Currently I have developed a site which is used for handle financial transactions. I have seen that some of my customers have done JavaScript injection attacks and have done some transactions which are not possible. As a example I have checked his cash balance before he place the order. But some of them did change that by running the following javascript in the address bar. They have taken the varible name by looking in to page source.
javascript:void(document.accounts.cashBalence.value="10000000")
Since this is critical I want to fixed it quickly. So is there a way to prevent JavaScript injection attacks?
You can obfuscate or hash variable names and/or values. However,
Don't use JavaScript, do every logic in the server-side instead.
In the end it's not even a problem of Javascript. Your server talks to the outside world using HTTP. It sends data using HTTP and receives data using HTTP. Anybody can request data from it using HTTP and anybody can send data to it using HTTP.
Think about this again:
Anybody can send data to your server through the very simple protocol that is HTTP.
The HTML and Javascript you're sending to people's browsers is just a nice help, an interface, to allow them to easily send data to your server. They could do the same using the curl command on their command line or by telnet'ing into port 80 and talk really low-level to it.
If your server blindly obeys any and all commands sent to it without checking their validity, you have no security whatsoever.
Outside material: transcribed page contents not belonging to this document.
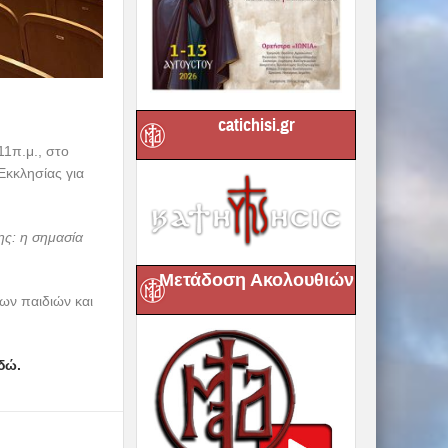
catichisi.gr
11π.μ., στο
Εκκλησίας για
ς: η σημασία
Μετάδοση Ακολουθιών
ων παιδιών και
δώ.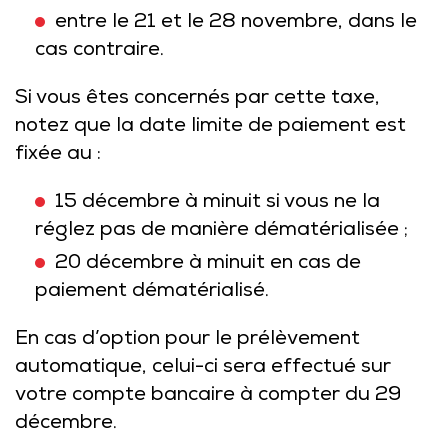
entre le 21 et le 28 novembre, dans le
cas contraire.
Si vous êtes concernés par cette taxe,
notez que la date limite de paiement est
fixée au :
15 décembre à minuit si vous ne la
réglez pas de manière dématérialisée ;
20 décembre à minuit en cas de
paiement dématérialisé.
En cas d’option pour le prélèvement
automatique, celui-ci sera effectué sur
votre compte bancaire à compter du 29
décembre.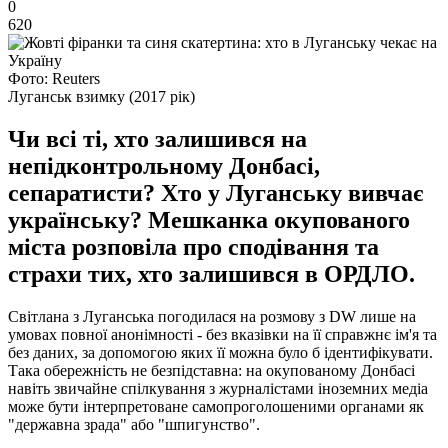
0
620
Фото: Reuters
Луганськ взимку (2017 рік)
Чи всі ті, хто залишився на
непідконтрольному Донбасі,
сепаратисти? Хто у Луганську вивчає
українську? Мешканка окупованого
міста розповіла про сподівання та
страхи тих, хто залишився в ОРДЛО.
Світлана з Луганська погодилася на розмову з DW лише на
умовах повної анонімності - без вказівки на її справжнє ім'я та
без даних, за допомогою яких її можна було б ідентифікувати.
Така обережність не безпідставна: на окупованому Донбасі
навіть звичайне спілкування з журналістами іноземних медіа
може бути інтерпретоване самопроголошеними органами як
"державна зрада" або "шпигунство".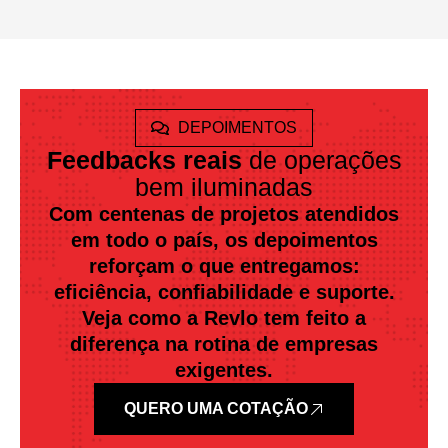
DEPOIMENTOS
Feedbacks reais
de operações
bem iluminadas
Com centenas de projetos atendidos
em todo o país, os depoimentos
reforçam o que entregamos:
eficiência, confiabilidade e suporte.
Veja como a Revlo tem feito a
diferença na rotina de empresas
exigentes.
QUERO UMA COTAÇÃO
Security and validity checks belong on the server, not on the client side interface. Because HTML and Javascript aren't the only interface to your server, nor are they in any way protectable and hence trustworthy.
Javascript runs in the user's browser. You ultimately have no control over it and should not trust it. Any verification you do in the browser is merely for the user's convenience so they can be alerted of problems as early as possible.
The backend code that accepts the order should do the authoritative check of the user's balance.
No client-side scripting (including Javascript) is good for verification, It should all be done on the server-side.
It is too unreliable to trust it specially if it is for financial records!!
It should be used for a better "user experience". Form validation while typing or whatever but not this!
Have found that if you make it to where server only excepts out going data not incoming data it works best but that poses a problem, if you are using a website that takes user input on the connected client then your preaty much screwed I sugset a simple java script line that in a sence makes it to where before you can send any java script you have to enter a basic set of variables so in a sence just have a login page start with somthing like this
System.out.printin ("Welcome, Would you like to login to edit?")
Then { System.in = "Yes"}
To prevent Javascript injection, you should have a Validation Feature whenever you allow your user to enter something. Try to use libraries that determine Javascript scripts that are entered to the form.
Also when displaying user inputs, you should Escape Texts to display it as is and will not be evaluated by the browser.
Utilize your server, your should place your business logic to the server and not to the client whether using Javascript or not. All data sent to the client are just view and should not process any business logic.